-------- EXTRACTED INFORMATION

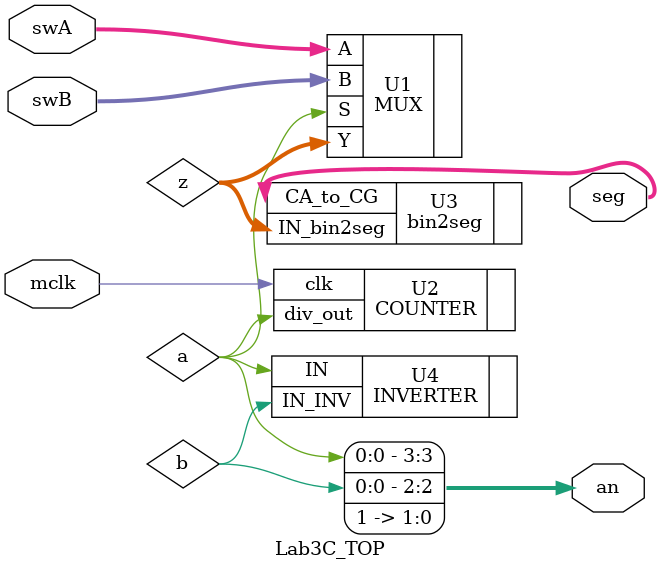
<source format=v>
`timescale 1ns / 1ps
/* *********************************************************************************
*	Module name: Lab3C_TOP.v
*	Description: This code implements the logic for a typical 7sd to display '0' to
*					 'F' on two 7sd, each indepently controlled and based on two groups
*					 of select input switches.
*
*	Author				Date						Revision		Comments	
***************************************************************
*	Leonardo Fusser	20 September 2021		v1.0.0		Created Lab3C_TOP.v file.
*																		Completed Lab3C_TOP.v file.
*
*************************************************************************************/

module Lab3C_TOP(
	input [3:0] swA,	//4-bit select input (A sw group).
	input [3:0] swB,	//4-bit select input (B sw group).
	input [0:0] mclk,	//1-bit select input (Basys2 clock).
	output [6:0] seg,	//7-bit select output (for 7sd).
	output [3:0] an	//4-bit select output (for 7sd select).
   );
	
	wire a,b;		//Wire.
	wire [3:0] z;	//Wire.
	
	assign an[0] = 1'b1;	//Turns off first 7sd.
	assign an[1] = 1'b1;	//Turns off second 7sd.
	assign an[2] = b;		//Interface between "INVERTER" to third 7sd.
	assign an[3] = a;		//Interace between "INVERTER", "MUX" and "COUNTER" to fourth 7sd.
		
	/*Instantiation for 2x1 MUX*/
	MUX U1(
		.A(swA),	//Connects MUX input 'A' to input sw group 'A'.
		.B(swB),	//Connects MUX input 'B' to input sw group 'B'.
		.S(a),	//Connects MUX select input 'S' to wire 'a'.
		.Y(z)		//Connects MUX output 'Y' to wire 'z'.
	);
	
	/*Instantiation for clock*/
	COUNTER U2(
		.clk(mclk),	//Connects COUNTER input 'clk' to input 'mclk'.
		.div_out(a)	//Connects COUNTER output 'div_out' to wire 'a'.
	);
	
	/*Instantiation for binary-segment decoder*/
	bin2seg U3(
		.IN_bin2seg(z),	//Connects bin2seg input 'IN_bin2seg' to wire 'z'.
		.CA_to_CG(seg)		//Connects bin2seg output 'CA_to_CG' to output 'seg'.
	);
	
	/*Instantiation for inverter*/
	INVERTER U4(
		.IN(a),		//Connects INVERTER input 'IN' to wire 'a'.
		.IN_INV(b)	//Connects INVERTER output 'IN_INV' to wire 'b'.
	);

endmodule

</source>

----------------
-------- EXTRACTED INFORMATION

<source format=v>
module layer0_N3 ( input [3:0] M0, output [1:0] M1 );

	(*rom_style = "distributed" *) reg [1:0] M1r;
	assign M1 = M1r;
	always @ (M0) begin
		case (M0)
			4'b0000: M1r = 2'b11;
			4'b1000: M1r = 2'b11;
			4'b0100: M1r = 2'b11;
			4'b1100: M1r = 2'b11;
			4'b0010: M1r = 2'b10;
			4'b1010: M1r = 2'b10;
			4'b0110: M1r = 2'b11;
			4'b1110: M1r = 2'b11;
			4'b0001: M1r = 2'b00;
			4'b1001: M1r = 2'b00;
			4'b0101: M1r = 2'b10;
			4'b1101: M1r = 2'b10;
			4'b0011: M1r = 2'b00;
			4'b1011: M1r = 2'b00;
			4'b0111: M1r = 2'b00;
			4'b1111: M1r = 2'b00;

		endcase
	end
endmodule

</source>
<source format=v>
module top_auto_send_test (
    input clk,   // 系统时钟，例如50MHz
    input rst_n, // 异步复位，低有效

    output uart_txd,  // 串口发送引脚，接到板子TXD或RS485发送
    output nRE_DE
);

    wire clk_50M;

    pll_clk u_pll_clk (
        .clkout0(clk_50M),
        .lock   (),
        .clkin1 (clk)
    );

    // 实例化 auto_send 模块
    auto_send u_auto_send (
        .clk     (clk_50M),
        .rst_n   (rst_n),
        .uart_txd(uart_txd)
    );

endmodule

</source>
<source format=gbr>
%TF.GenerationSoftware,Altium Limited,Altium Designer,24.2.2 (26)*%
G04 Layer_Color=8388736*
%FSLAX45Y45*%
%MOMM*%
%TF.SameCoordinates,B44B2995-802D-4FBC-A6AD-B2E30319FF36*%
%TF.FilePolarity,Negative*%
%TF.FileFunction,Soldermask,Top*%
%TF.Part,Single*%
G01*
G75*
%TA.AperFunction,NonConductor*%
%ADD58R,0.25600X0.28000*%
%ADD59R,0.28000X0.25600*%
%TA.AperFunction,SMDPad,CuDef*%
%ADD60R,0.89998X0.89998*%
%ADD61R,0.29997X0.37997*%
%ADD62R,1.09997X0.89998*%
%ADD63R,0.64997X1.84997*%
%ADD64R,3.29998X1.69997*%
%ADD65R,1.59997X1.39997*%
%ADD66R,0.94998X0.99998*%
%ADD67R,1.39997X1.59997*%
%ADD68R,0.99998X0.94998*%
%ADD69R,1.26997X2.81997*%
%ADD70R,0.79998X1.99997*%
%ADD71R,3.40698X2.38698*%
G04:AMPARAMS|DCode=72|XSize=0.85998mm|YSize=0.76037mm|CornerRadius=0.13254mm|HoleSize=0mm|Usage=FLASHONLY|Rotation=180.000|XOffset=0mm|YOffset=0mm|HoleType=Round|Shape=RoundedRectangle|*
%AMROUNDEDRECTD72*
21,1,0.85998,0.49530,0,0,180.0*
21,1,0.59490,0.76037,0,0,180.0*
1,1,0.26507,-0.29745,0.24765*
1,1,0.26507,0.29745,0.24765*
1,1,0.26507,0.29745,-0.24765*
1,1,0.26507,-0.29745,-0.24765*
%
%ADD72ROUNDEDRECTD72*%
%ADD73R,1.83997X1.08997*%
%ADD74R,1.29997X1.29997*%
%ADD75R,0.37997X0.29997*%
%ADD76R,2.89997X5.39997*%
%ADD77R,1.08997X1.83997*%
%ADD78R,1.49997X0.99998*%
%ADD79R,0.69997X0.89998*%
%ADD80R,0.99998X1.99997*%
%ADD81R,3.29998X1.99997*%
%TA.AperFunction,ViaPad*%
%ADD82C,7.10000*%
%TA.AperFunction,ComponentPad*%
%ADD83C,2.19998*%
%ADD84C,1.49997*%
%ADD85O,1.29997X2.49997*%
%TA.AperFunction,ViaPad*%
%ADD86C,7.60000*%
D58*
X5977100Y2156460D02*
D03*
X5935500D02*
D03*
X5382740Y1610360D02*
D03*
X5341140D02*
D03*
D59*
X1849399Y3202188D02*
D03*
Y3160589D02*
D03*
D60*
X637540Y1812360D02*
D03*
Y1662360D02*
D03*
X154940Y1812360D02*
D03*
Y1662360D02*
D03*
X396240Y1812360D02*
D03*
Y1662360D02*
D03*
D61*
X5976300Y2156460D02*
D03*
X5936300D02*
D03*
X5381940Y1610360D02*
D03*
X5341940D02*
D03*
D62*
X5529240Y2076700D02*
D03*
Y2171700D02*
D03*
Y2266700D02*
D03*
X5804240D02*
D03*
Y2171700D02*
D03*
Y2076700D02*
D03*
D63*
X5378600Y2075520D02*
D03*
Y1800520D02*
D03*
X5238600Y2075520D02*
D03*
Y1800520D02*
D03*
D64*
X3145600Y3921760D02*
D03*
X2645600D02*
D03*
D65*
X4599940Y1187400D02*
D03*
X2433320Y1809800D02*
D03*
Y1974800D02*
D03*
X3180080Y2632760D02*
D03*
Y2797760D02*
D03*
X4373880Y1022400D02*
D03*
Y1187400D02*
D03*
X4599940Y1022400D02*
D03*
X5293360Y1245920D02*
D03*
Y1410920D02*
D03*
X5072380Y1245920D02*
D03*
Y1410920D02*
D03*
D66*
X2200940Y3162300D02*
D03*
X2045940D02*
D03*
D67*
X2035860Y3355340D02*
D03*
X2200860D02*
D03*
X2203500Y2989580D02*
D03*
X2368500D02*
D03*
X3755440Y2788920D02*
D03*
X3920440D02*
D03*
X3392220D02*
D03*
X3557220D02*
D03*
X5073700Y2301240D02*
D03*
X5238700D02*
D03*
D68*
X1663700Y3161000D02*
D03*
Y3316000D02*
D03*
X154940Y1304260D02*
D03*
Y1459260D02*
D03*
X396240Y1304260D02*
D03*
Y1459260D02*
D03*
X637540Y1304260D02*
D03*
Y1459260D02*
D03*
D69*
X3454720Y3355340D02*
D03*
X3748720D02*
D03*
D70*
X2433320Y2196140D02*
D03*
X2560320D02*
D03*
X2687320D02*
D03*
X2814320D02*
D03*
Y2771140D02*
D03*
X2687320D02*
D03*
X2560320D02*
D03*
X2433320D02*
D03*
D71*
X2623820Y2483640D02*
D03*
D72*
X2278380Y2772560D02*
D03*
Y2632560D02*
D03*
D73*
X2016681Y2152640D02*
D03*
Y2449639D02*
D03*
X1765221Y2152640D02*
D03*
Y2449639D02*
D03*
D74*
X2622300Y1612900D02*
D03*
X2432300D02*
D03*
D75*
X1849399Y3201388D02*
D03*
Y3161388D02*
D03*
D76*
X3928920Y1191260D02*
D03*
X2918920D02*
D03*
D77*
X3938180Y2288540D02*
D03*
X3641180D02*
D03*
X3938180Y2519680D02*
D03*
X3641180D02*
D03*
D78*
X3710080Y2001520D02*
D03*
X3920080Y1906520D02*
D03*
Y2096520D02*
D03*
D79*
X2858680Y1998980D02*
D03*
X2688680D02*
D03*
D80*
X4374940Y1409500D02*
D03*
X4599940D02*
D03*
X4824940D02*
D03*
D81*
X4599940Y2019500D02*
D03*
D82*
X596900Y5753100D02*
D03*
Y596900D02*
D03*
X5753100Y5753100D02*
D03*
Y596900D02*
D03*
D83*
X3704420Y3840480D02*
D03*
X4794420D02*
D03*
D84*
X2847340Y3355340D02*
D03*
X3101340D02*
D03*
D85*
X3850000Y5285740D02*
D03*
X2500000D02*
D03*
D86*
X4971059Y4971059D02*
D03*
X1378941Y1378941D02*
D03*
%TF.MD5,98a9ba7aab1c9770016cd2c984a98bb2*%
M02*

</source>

----------------
-------- EXTRACTED INFORMATION

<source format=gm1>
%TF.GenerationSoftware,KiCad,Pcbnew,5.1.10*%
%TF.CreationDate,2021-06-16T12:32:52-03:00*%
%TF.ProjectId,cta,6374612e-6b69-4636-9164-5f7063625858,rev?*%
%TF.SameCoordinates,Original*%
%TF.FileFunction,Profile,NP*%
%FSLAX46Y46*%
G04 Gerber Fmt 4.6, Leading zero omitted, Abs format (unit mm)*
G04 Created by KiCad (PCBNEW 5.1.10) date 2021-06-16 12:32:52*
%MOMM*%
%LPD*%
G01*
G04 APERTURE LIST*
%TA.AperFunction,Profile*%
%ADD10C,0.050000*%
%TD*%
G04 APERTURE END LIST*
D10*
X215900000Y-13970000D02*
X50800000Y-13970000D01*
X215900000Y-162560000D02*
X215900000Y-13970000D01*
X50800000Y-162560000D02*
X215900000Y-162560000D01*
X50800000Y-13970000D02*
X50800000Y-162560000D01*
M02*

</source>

----------------

DIRECTIVE:
Would you please copy every line in the data that contains the word "KiCad"?

ANSWER SPACE:
%TF.GenerationSoftware,KiCad,Pcbnew,5.1.10*%
G04 Created by KiCad (PCBNEW 5.1.10) date 2021-06-16 12:32:52*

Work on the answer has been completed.